So a full spectrum decarb got higher points than isolate (“decarb” just refers to the process of decarboxylation which turns raw CBD into activated CBD). We also gave more points to companies with a “broad spectrum” tincture. Broad spectrum CBD oil includes a range of other cannabinoids, but minus the THC – which is generally what people using isolates are trying to avoid.
CBD is responsible for a large bulk of the therapeutic qualities of the plant, and it has no psychotropic effects. Marijuana users who are solely interested in the medicinal value of cannabis may find CBD isolate to be an extremely appealing form of the product. If you’re looking for a CBD rich product, it intuitively makes sense to consume a product that is only CBD, right?
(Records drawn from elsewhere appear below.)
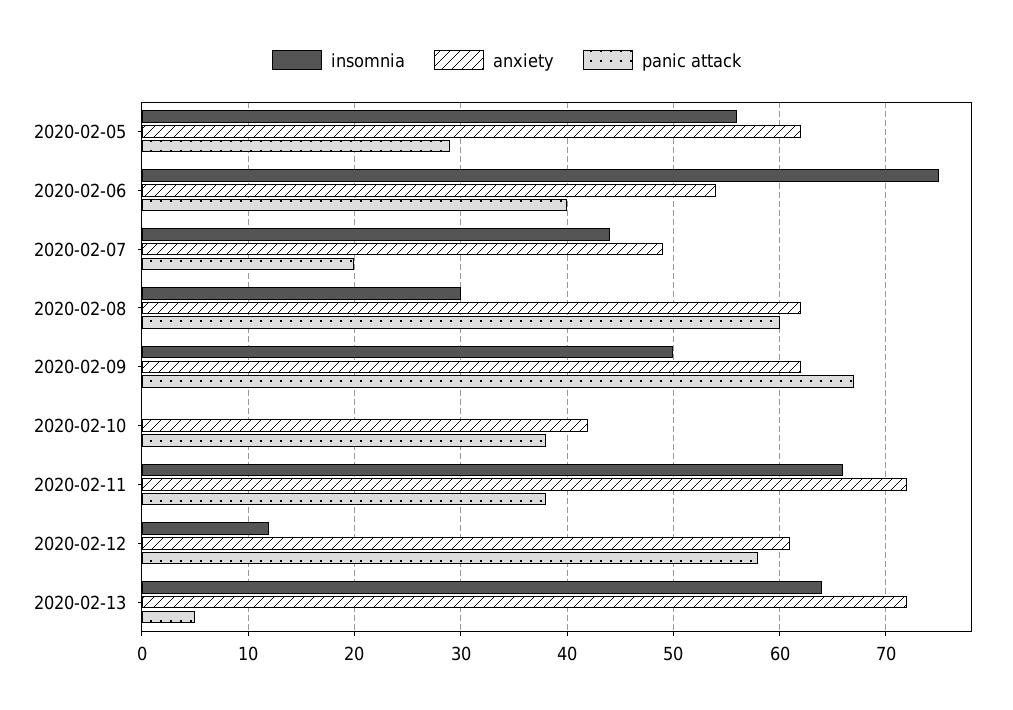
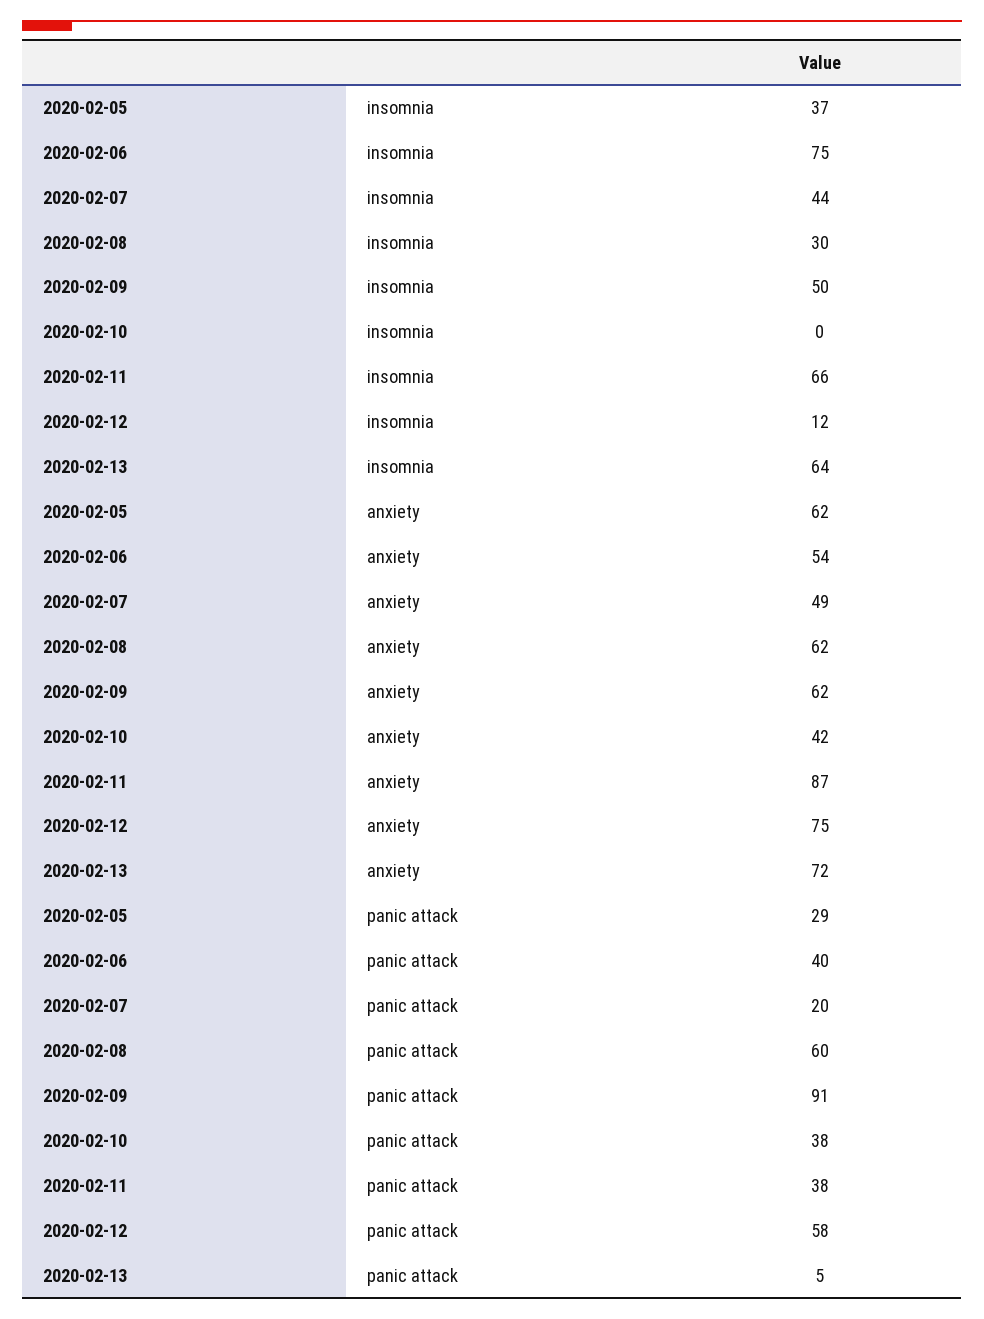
insomnia, 2020-02-05: 56 -> 37
panic attack, 2020-02-09: 67 -> 91
anxiety, 2020-02-11: 72 -> 87
anxiety, 2020-02-12: 61 -> 75

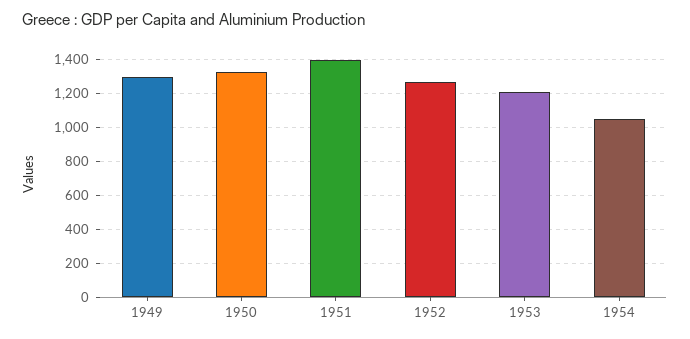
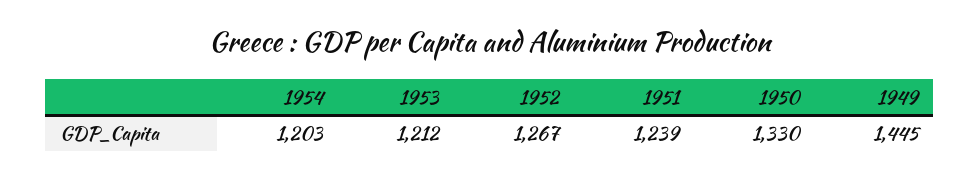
1949: 1300 -> 1445
1951: 1400 -> 1239
1954: 1050 -> 1203

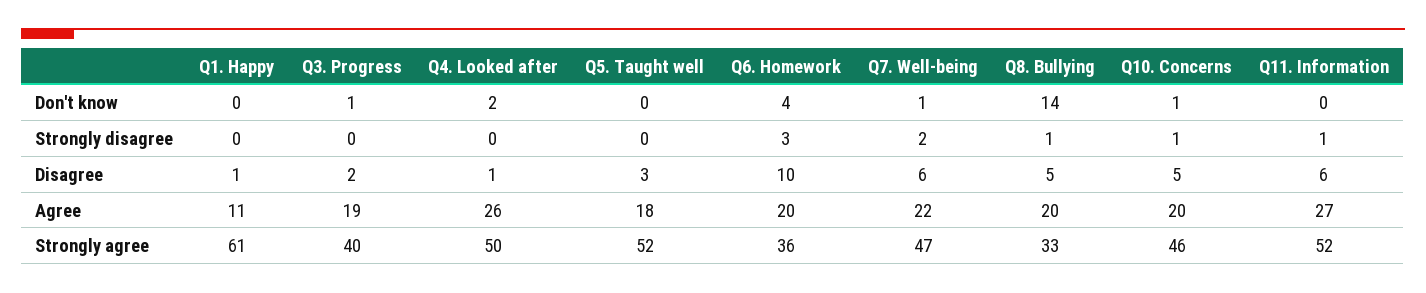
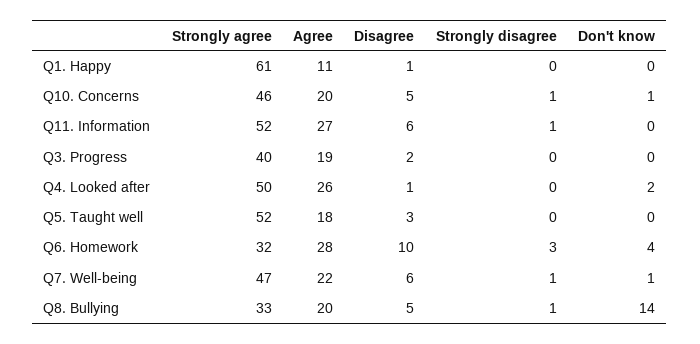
Q3. Progress, Don't know: 1 -> 0
Q7. Well-being, Strongly disagree: 2 -> 1
Q6. Homework, Agree: 20 -> 28
Q6. Homework, Strongly agree: 36 -> 32

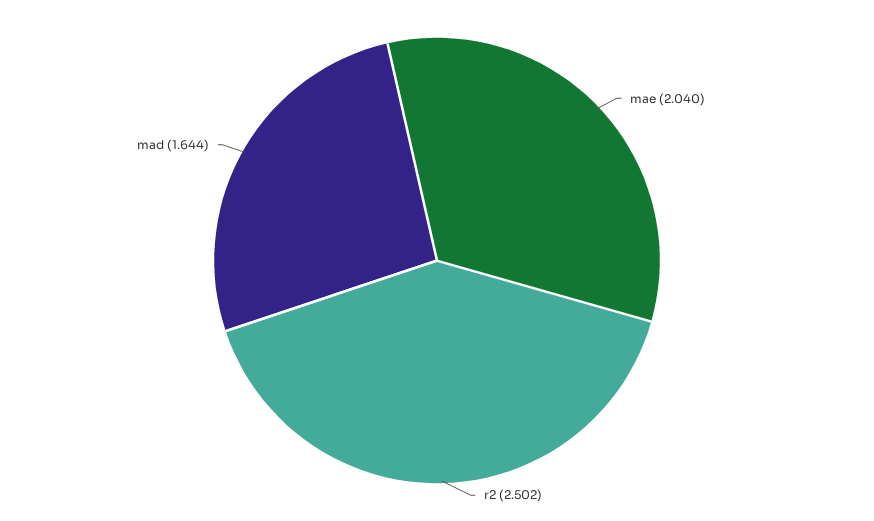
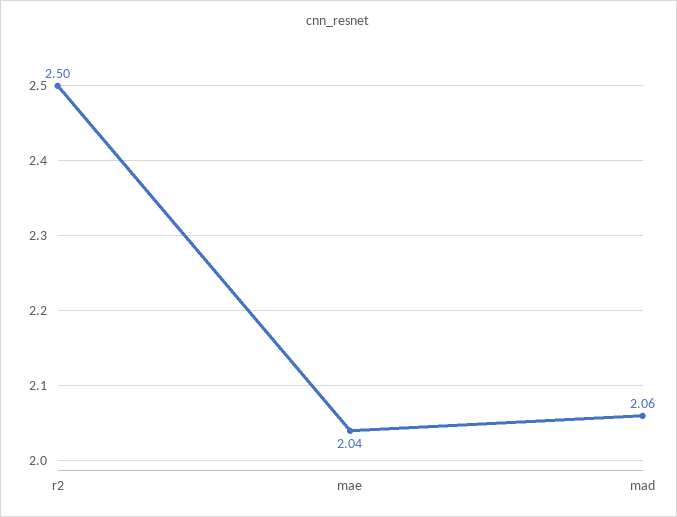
mad: 1.644 -> 2.06

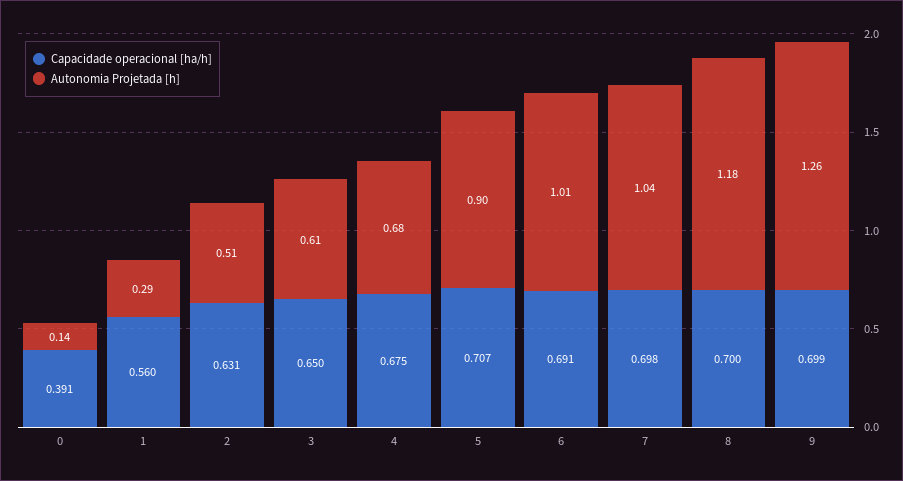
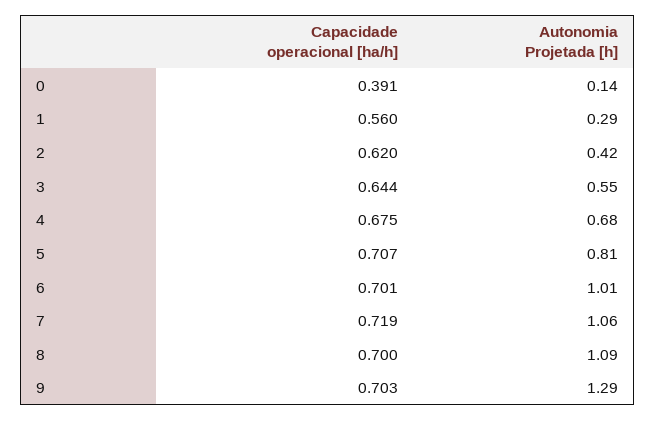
Capacidade operacional [ha/h], 2: 0.631 -> 0.62
Autonomia Projetada [h], 2: 0.51 -> 0.42
Capacidade operacional [ha/h], 3: 0.65 -> 0.644
Autonomia Projetada [h], 3: 0.61 -> 0.55
Autonomia Projetada [h], 5: 0.9 -> 0.81
Capacidade operacional [ha/h], 6: 0.691 -> 0.701
Capacidade operacional [ha/h], 7: 0.698 -> 0.719
Autonomia Projetada [h], 7: 1.04 -> 1.06
Autonomia Projetada [h], 8: 1.18 -> 1.09
Capacidade operacional [ha/h], 9: 0.699 -> 0.703
Autonomia Projetada [h], 9: 1.26 -> 1.29

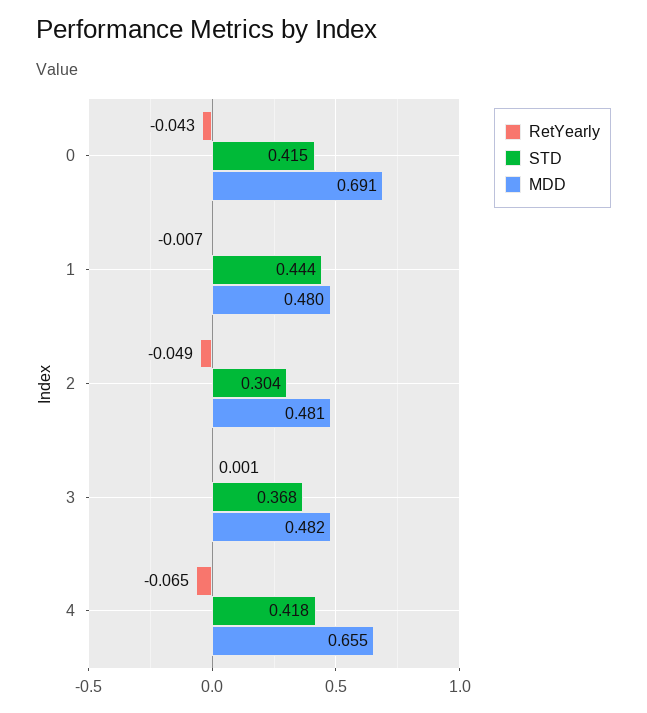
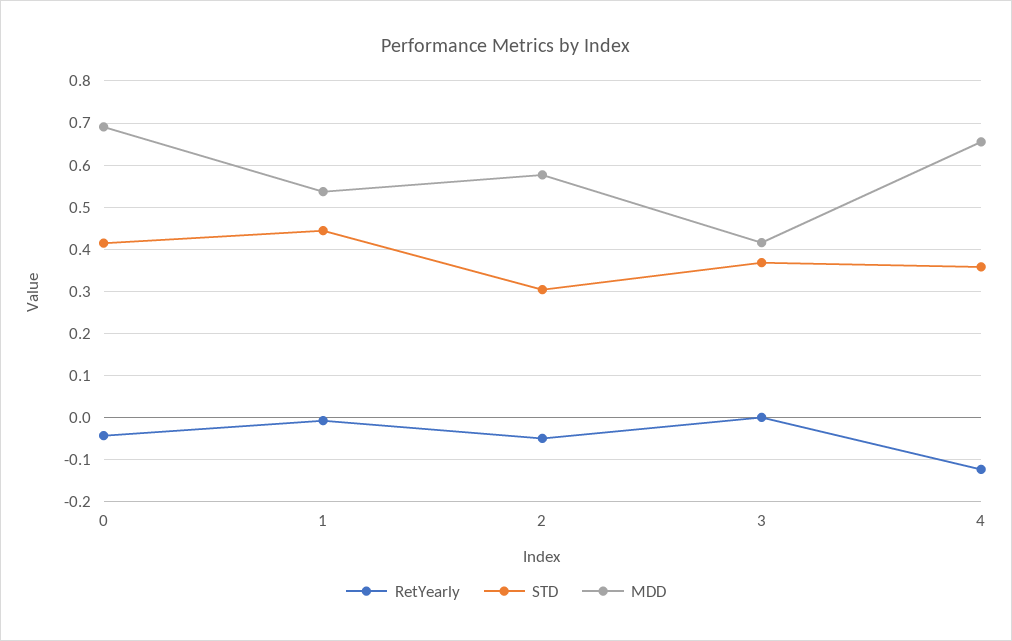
MDD, 1: 0.48 -> 0.54
MDD, 2: 0.481 -> 0.58
MDD, 3: 0.482 -> 0.42
RetYearly, 4: -0.065 -> -0.12
STD, 4: 0.418 -> 0.36

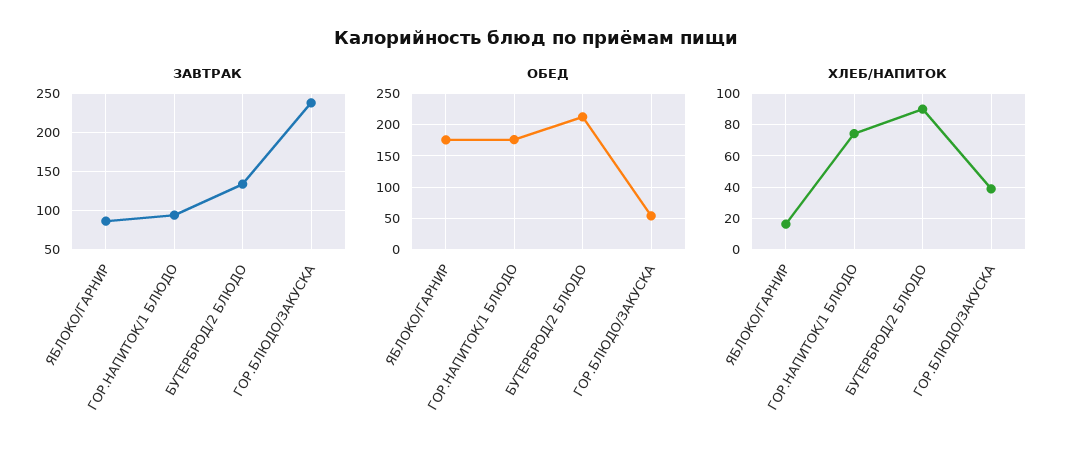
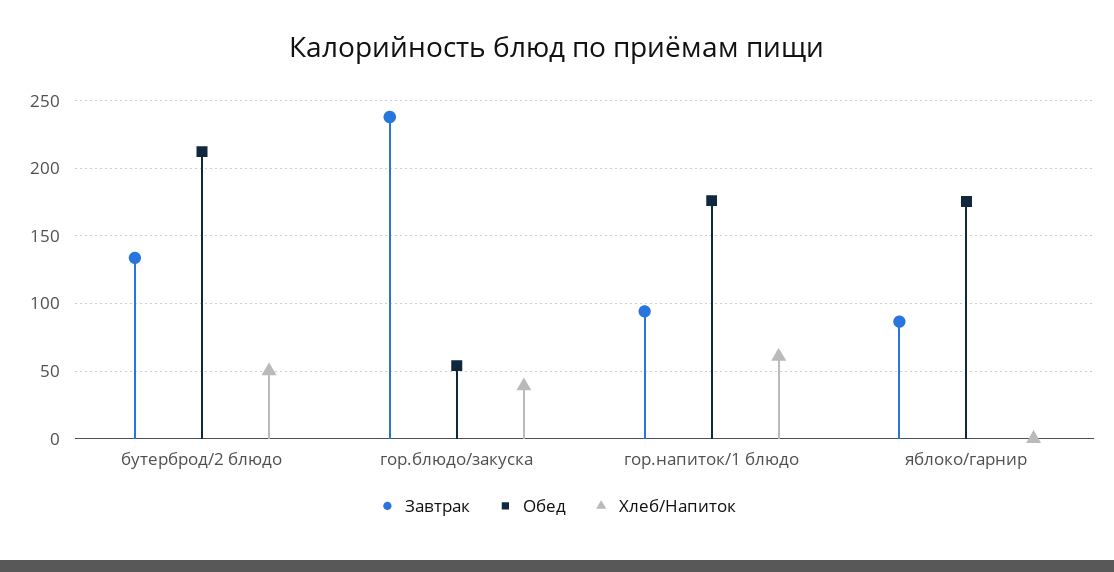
ХЛЕБ/НАПИТОК, ЯБЛОКО/ГАРНИР: 15 -> 0
ХЛЕБ/НАПИТОК, ГОР.НАПИТОК/1 БЛЮДО: 75 -> 60
ХЛЕБ/НАПИТОК, БУТЕРБРОД/2 БЛЮДО: 90 -> 50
Most users find that regular application provides an analgesic effect that significantly reduces localized discomfort.2 Even though CBD is most often taken for pain relief, research is showing it to be beneficial in relieving, cramps, headaches, and psoriasis. CBD’s effects can increase the natural levels of pain-relieving endocannabinoids, decrease inflammatory responses, and desensitize pain receptors.2
The public profile of CBD has soared in recent years, with users using it to treat all manner of ailments and conditions. It can be consumed in a variety of ways, ranging from simple oral consumption to topical use and even vaping. There are two main forms of CBD on the market. These are 'full spectrum' CBD and CBD isolate. There are a number of key differences between the two, which we will look at in this article. We will also look at methods of consumption, as this can have dramatic impact on the efficacy of CBD. As we will see, full-spectrum CBD is more popular, and for good reason, but isolate has certain benefits that might appeal to different CBD users.